Some thoughts on JSON vs. S-expressions

Recently I've been doing some thinking on the topic of data serialization formats. The once-ubiquitous XML has been, at least to some extent and in some domains, displaced by JSON, especially recently with the advent of AJAX interfaces between Javascript code running on the client and web applications on the server. That's, IMHO, a good thing - I find JSON friendlier and saner than XML, at least in most use cases.

However, some developers aim to take the simplicity advantage of JSON over XML further and propose using S-expressions instead. There are even claims that S-expressions are the "fat free" alternative to JSON. This is where I have to say "stop, wait just a moment".

I love Lisp and Scheme, I really do. However, I firmly believe that while being a great thought exercise about the equivalence of code and data, S-expressions are not always a worthy replacement for JSON. Here's why.

Consider the following JSON string that defines a nested list with pairs of fruit names and numbers:

'[["oranges", 2], ["apples", 6], ["pears", 5] ]'

The equivalent S-expression is:

'((ORANGES 2) (APPLES 6) (PEARS 5))

Yep, this has less punctuation, which is nice. However, now suppose I want my data to be not just a nested list, but rather a mapping of fruit names to numbers. And I want it to be an efficient mapping, too. In other words, I want the JSON:

'{"oranges": 2, "apples": 6, "pears": 5}'

When reading this string with a JSON processing module in Python I would get a dictionary. In Javascript, an object, and so on. The point is, this is clearly different from just a nested list. In JSON, the above is by definition an unordered set, which usually implies some sort of efficient associative lookup (hash table, balanced tree, and so on).

As far as I know, there is no way to represent this natively as an S-expression without adding a level of abstraction and/or notation.

Sure, Lisp-y languages have all kinds of associative array data structures. For instance, Common Lisp has hash tables. But the "S-expression" representation [1] of Common Lisp hash tables is:

#S(HASH-TABLE :TEST FASTHASH-EQL (ORANGES . 2) (APPLES . 6) (PEARS . 5))

But this is hardly a "fat-free" syntax any longer, especially for short dicts. And it would change from language to language - Scheme has its own implementation(s) for associative arrays, Clojure its own, etc.

Another alternative would be to use some accepted notation to represent dictionaries in S-expressions. For example, by following key names with a colon. However, with this we get even farther from "standard" S-expressions.

Essentially, when representing data there are two kinds of collections. There are ordered collections (lists, tuples, arrays) and unordered collections (dictionaries, associative arrays, maps, hashes, etc.).

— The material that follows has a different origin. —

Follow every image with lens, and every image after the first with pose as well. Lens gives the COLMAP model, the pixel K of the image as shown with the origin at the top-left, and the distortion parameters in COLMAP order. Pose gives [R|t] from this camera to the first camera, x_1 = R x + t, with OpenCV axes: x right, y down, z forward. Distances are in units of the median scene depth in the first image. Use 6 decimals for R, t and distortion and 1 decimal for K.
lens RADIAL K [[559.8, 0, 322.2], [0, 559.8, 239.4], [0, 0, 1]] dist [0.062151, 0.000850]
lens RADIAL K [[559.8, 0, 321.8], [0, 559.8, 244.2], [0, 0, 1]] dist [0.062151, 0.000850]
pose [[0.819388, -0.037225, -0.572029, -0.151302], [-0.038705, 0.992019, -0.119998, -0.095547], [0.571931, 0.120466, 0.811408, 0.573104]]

Both are important in programming, and both are natively supported and heavily used in pretty much every modern language out there [2]. When designing a data serialization scheme, it's important to take this distinction into account and it may be beneficial for the serialization format to support it natively.

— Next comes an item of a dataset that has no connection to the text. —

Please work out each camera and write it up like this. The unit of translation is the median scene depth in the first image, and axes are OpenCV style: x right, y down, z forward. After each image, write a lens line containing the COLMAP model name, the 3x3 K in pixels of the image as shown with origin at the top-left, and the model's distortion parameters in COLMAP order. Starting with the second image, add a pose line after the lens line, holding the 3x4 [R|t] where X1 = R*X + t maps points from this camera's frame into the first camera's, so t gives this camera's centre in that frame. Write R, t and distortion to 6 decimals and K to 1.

So what's the point of this post? Just to demonstrate one aspect of the JSON vs. S-expressions debate that isn't always being considered when comparing the two. Not that this is a fatal blow to S-expressions, far from it. There's a good chance your data does not need the distinction between ordered and unordered collections, in which case S-expressions are fine. They are fine even when you do need the distinction but are willing to invest in an extra layer of abstraction and define a notation to represent dictionaries on top of S-expressions. However, if you want something that is already de-facto standardized, and moreover is uniformly accepted in many programming languages, JSON is likely to be the better choice.

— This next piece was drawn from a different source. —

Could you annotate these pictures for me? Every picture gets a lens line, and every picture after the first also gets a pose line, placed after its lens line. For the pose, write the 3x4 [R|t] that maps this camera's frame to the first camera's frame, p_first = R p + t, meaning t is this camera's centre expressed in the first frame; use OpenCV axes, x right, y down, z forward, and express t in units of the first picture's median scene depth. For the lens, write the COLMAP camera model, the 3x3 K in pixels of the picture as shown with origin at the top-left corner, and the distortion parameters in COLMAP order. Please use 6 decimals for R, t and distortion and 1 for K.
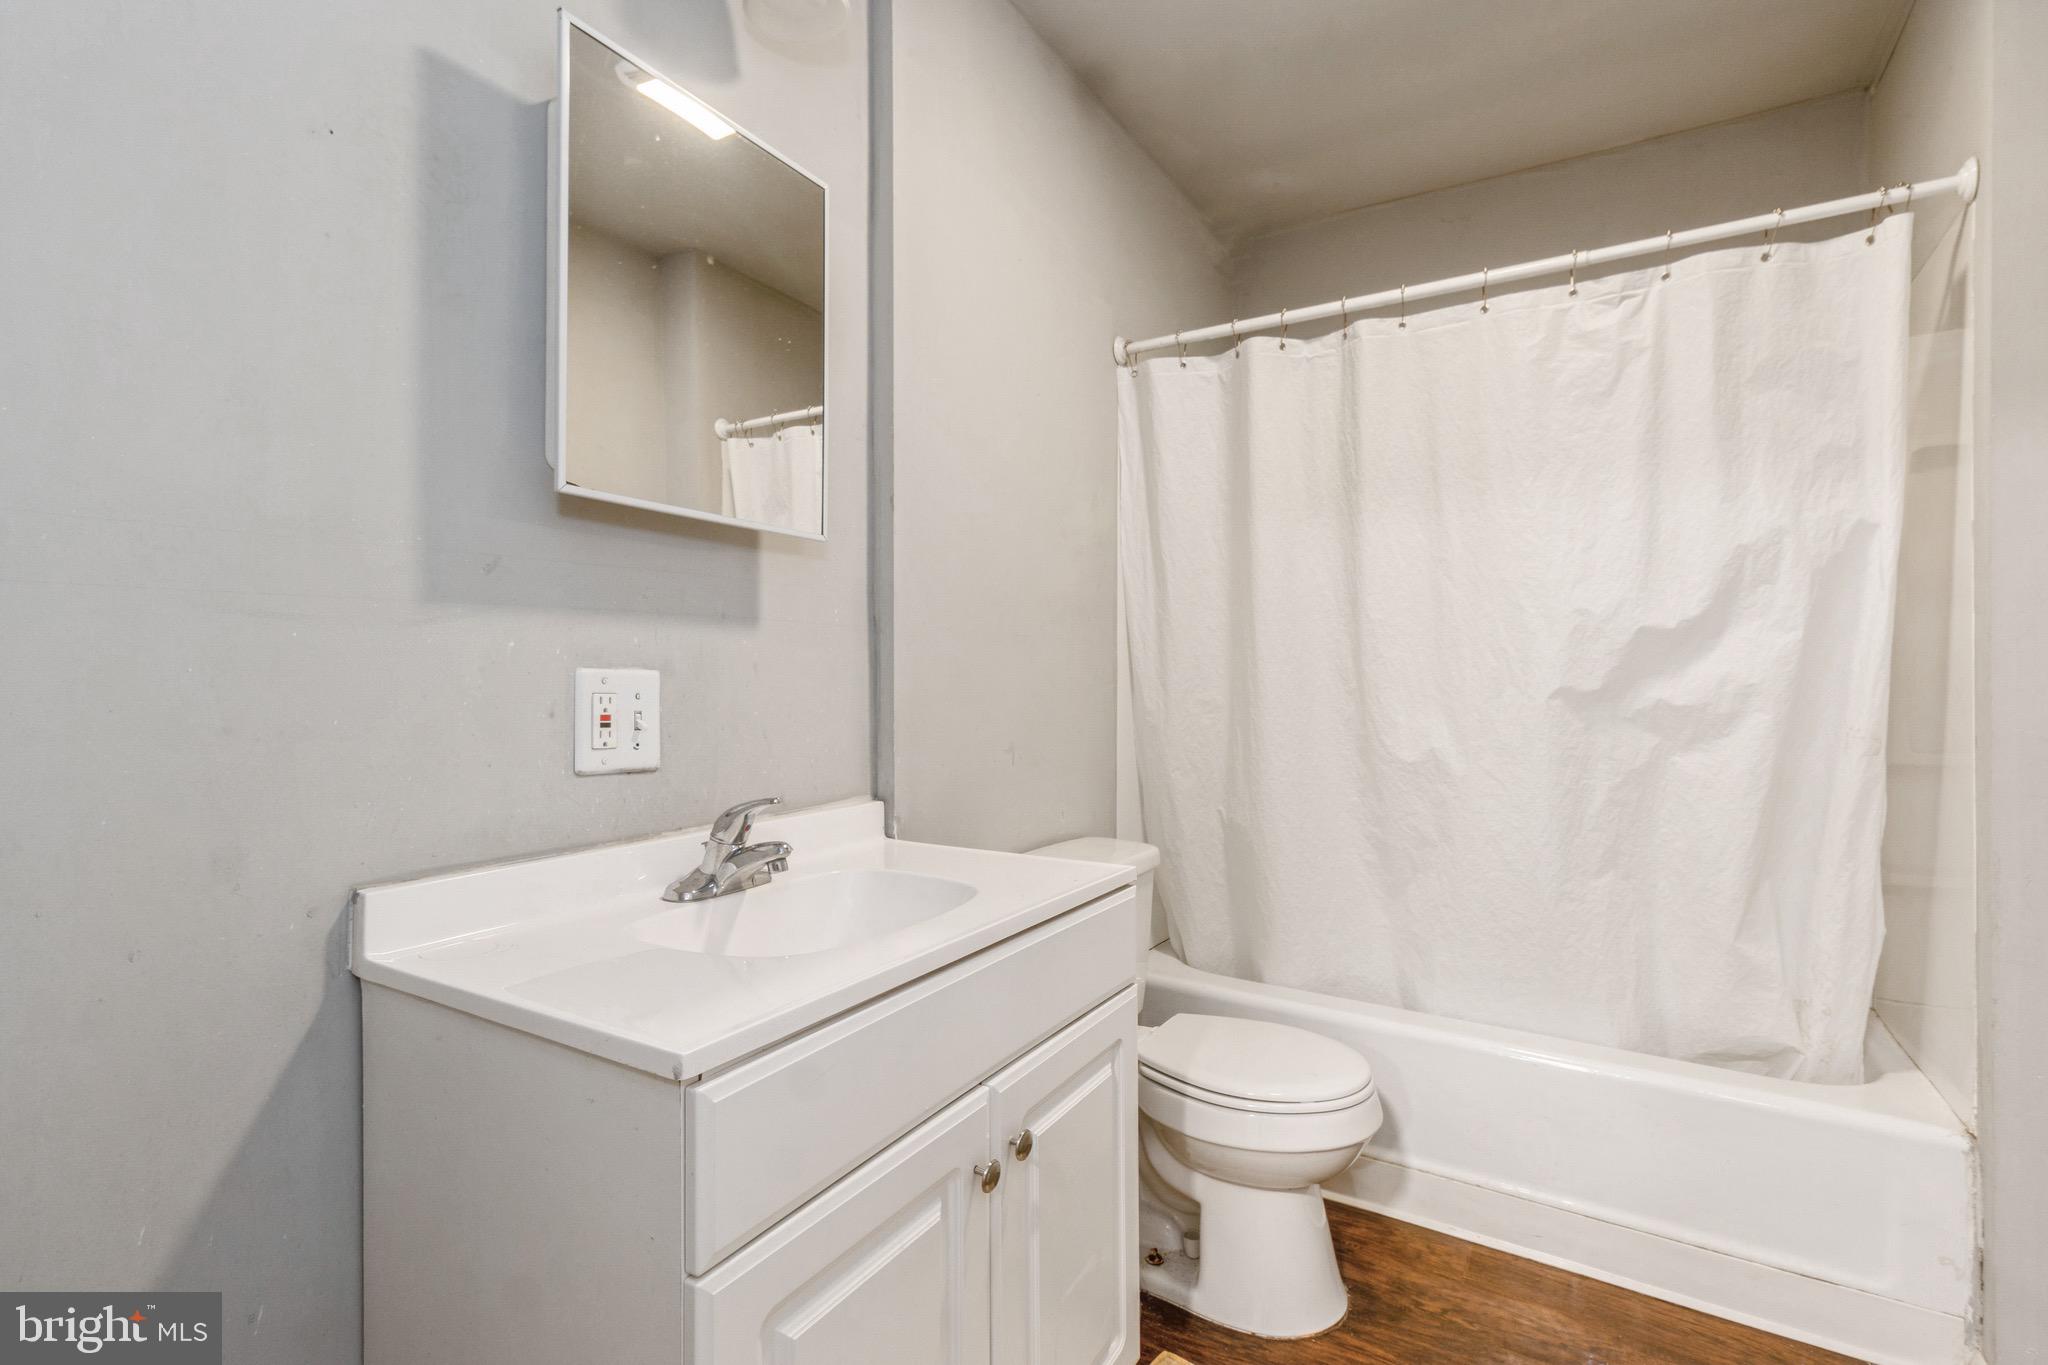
lens RADIAL K [[943.9, 0, 1009.9], [0, 943.9, 680.5], [0, 0, 1]] dist [0.002785, 0.000347]
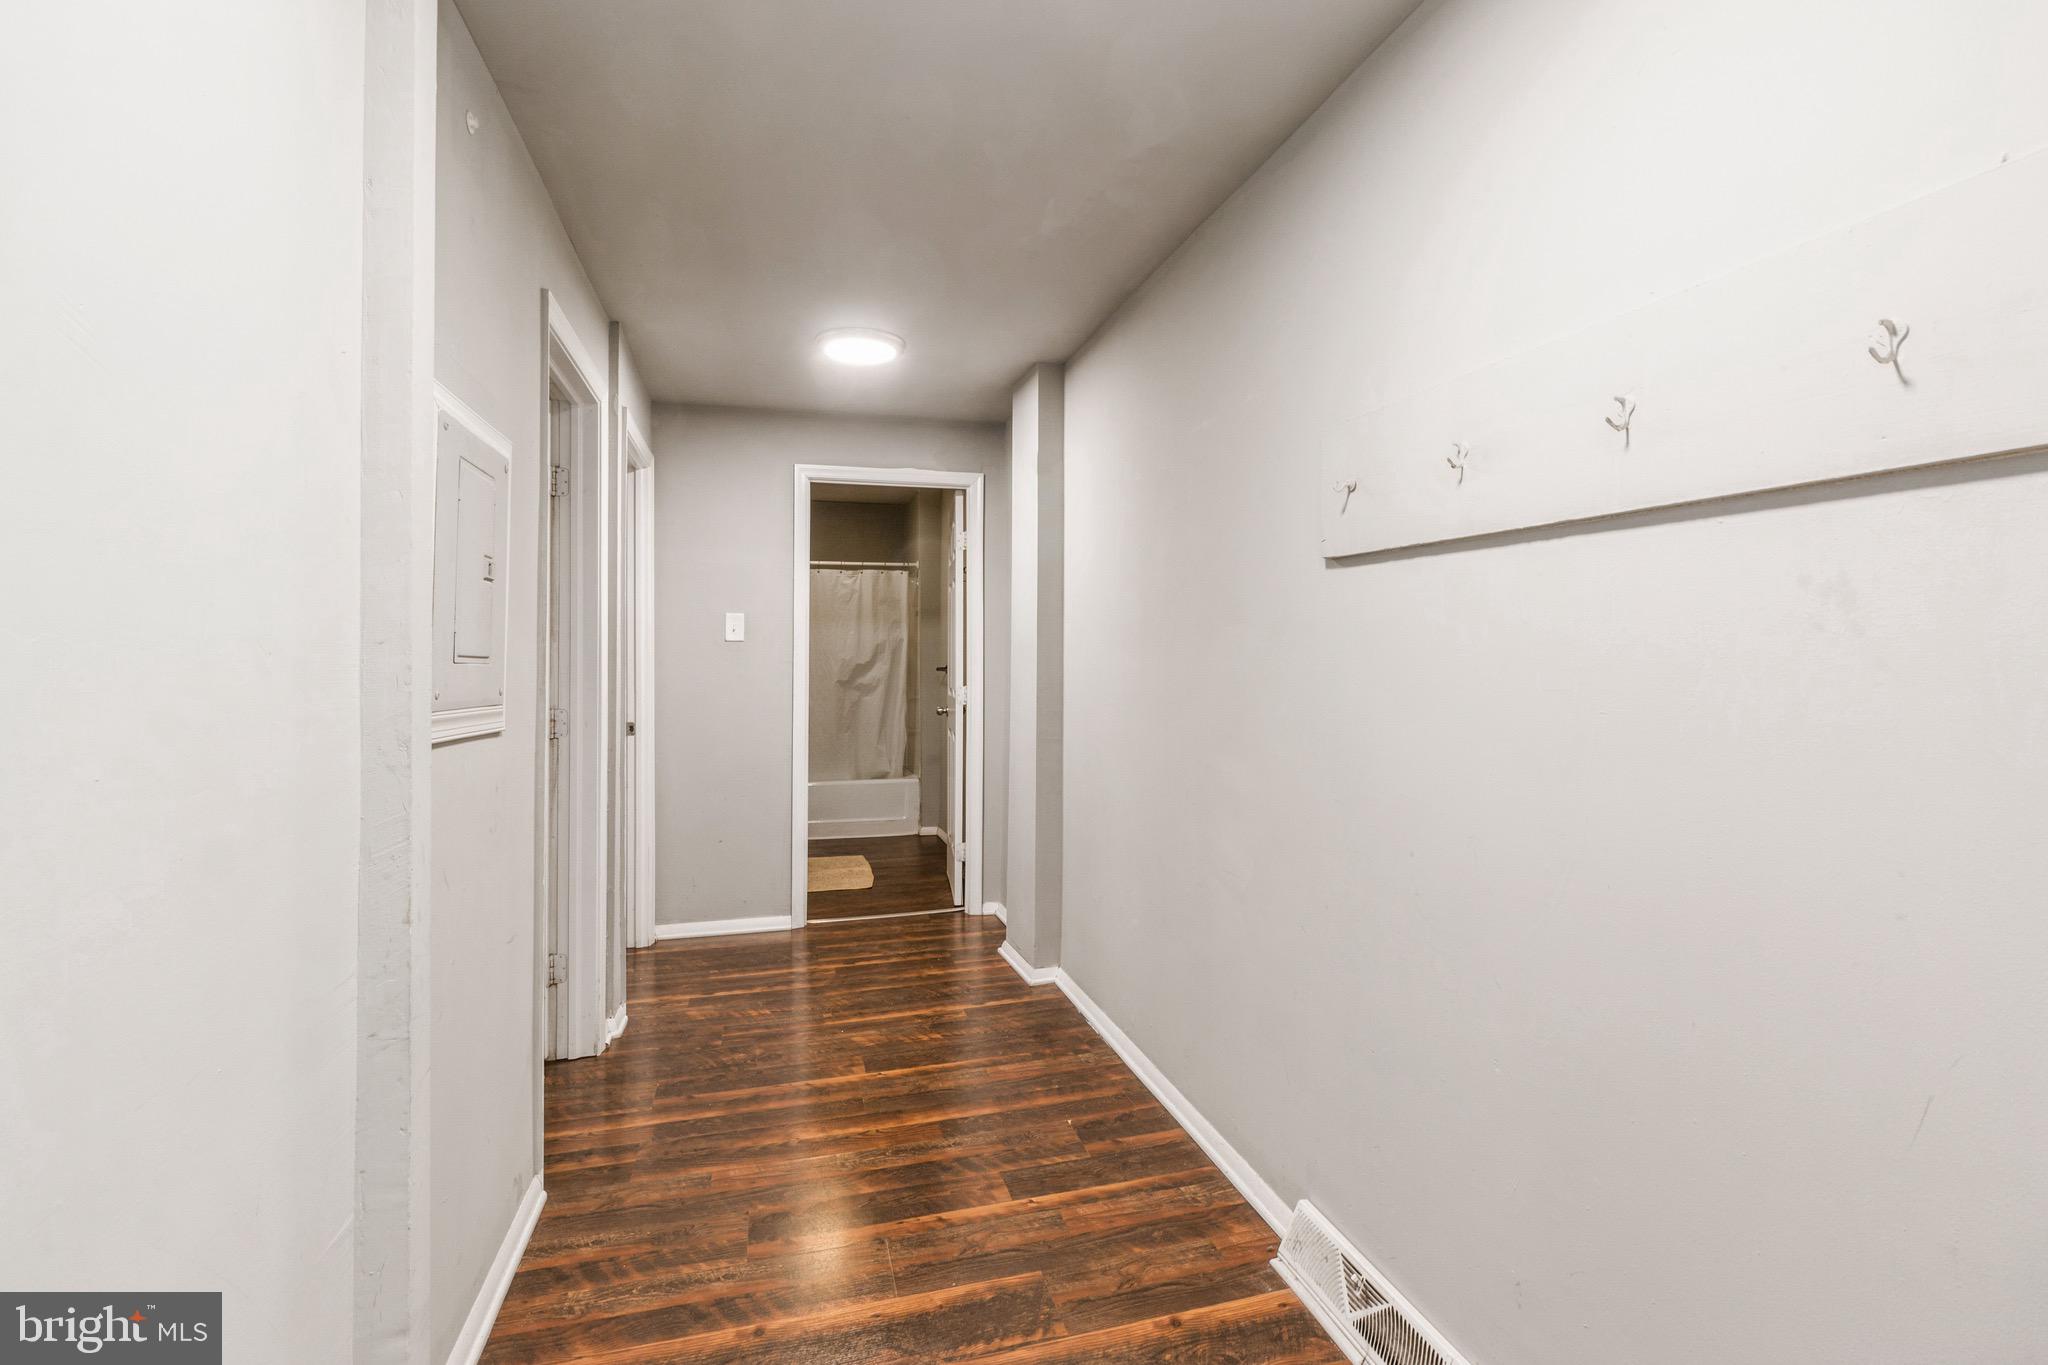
lens RADIAL K [[943.9, 0, 1023.2], [0, 943.9, 673.8], [0, 0, 1]] dist [0.002785, 0.000347]
pose [[0.675060, -0.005354, 0.737743, -1.686328], [0.005904, 0.999981, 0.001855, -0.018966], [-0.737739, 0.003104, 0.675079, -2.062079]]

While it is nice to cut some loose fat here and there, in reality JSON is slim enough so that any extra cutting is subject to the law of diminishing returns. In other words, here practicality definitely beats purity.

[1]	S-expression syntax doesn't formally account for hash tables, so by this I mean the textual representation that would be converted to a hash table by Common Lisp's `read` function.

[2]	Further, dictionaries are frequently used to represent attributes (methods, members, etc.) of objects.